__Directions for this task__
Write out again, exactly, the lines of the listing below from the first one through the one that contains "[743,336,817,349] WorkCoin ->", and no other lines.

----------------

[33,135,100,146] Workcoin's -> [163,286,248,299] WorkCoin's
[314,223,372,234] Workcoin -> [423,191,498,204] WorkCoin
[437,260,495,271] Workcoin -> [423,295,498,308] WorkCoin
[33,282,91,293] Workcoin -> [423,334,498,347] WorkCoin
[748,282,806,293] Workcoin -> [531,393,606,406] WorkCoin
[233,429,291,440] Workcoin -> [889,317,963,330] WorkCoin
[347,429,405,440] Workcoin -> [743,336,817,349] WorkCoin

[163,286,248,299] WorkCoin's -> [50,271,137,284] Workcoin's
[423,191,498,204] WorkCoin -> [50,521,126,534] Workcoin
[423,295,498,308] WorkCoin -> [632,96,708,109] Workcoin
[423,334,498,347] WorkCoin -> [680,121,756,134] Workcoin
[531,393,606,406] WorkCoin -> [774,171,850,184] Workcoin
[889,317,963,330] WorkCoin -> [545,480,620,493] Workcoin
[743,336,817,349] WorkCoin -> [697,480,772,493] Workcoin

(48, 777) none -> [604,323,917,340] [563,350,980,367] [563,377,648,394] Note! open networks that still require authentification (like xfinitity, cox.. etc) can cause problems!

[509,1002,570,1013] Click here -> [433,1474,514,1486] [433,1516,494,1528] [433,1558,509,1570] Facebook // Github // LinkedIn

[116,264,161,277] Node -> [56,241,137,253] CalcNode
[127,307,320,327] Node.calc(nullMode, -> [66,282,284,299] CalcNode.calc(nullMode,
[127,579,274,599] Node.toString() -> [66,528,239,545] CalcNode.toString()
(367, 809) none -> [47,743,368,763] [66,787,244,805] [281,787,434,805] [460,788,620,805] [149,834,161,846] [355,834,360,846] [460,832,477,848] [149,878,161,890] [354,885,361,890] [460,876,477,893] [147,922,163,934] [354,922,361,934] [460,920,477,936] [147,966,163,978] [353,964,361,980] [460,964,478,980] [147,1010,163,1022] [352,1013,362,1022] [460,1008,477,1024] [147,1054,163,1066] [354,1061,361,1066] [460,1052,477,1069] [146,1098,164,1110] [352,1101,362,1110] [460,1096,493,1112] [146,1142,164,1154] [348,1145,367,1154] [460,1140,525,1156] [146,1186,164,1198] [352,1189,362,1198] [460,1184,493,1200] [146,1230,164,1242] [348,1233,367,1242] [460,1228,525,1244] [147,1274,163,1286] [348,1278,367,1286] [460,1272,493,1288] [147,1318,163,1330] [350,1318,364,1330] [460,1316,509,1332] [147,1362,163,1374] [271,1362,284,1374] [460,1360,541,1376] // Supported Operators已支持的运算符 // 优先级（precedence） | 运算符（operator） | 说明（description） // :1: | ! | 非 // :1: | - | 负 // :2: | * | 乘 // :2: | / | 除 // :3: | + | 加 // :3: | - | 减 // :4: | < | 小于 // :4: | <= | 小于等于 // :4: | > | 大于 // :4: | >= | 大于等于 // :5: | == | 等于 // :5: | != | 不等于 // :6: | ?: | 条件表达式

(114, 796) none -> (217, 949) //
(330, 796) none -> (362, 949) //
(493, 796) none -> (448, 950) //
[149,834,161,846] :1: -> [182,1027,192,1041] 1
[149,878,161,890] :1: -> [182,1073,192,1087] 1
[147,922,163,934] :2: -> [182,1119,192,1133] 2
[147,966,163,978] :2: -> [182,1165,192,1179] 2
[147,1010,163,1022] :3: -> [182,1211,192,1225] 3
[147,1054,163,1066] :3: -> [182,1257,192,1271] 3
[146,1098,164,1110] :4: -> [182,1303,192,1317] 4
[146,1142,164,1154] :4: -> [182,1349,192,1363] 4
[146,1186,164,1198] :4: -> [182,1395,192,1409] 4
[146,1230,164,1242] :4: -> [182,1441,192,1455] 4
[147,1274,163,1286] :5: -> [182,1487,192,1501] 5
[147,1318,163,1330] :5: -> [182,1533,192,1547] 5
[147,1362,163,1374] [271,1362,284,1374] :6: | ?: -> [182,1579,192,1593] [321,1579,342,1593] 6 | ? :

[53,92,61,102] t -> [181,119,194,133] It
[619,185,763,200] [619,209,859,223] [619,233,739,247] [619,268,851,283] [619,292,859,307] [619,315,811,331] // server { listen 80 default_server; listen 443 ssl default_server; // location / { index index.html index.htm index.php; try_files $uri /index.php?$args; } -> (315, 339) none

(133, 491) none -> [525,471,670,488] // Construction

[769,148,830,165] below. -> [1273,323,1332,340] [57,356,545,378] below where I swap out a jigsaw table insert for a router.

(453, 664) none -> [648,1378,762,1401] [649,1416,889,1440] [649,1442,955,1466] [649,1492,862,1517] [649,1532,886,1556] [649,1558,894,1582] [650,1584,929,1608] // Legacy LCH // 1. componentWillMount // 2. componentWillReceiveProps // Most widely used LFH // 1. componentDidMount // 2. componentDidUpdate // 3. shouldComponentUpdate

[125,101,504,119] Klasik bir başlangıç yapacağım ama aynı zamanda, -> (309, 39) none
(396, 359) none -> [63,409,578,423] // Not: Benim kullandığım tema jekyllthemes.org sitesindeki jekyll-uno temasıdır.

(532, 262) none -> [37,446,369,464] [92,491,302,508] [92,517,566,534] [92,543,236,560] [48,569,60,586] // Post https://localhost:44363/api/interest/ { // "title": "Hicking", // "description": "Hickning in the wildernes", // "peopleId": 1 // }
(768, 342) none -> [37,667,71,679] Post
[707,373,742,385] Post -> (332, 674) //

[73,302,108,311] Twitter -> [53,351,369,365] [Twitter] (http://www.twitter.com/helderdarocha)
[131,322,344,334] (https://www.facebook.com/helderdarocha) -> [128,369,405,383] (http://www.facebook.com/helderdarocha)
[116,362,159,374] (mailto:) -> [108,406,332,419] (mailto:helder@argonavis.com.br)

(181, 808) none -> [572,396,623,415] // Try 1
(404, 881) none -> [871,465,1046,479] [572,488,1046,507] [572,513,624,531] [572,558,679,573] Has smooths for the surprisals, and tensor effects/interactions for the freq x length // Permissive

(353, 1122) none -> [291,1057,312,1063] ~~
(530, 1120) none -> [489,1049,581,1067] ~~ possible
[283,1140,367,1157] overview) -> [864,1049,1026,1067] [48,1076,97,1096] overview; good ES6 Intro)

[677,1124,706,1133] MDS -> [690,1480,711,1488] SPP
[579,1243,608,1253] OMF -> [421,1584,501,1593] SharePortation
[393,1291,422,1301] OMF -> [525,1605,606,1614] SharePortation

----------------

__Solution for this task__
[33,135,100,146] Workcoin's -> [163,286,248,299] WorkCoin's
[314,223,372,234] Workcoin -> [423,191,498,204] WorkCoin
[437,260,495,271] Workcoin -> [423,295,498,308] WorkCoin
[33,282,91,293] Workcoin -> [423,334,498,347] WorkCoin
[748,282,806,293] Workcoin -> [531,393,606,406] WorkCoin
[233,429,291,440] Workcoin -> [889,317,963,330] WorkCoin
[347,429,405,440] Workcoin -> [743,336,817,349] WorkCoin

[163,286,248,299] WorkCoin's -> [50,271,137,284] Workcoin's
[423,191,498,204] WorkCoin -> [50,521,126,534] Workcoin
[423,295,498,308] WorkCoin -> [632,96,708,109] Workcoin
[423,334,498,347] WorkCoin -> [680,121,756,134] Workcoin
[531,393,606,406] WorkCoin -> [774,171,850,184] Workcoin
[889,317,963,330] WorkCoin -> [545,480,620,493] Workcoin
[743,336,817,349] WorkCoin -> [697,480,772,493] Workcoin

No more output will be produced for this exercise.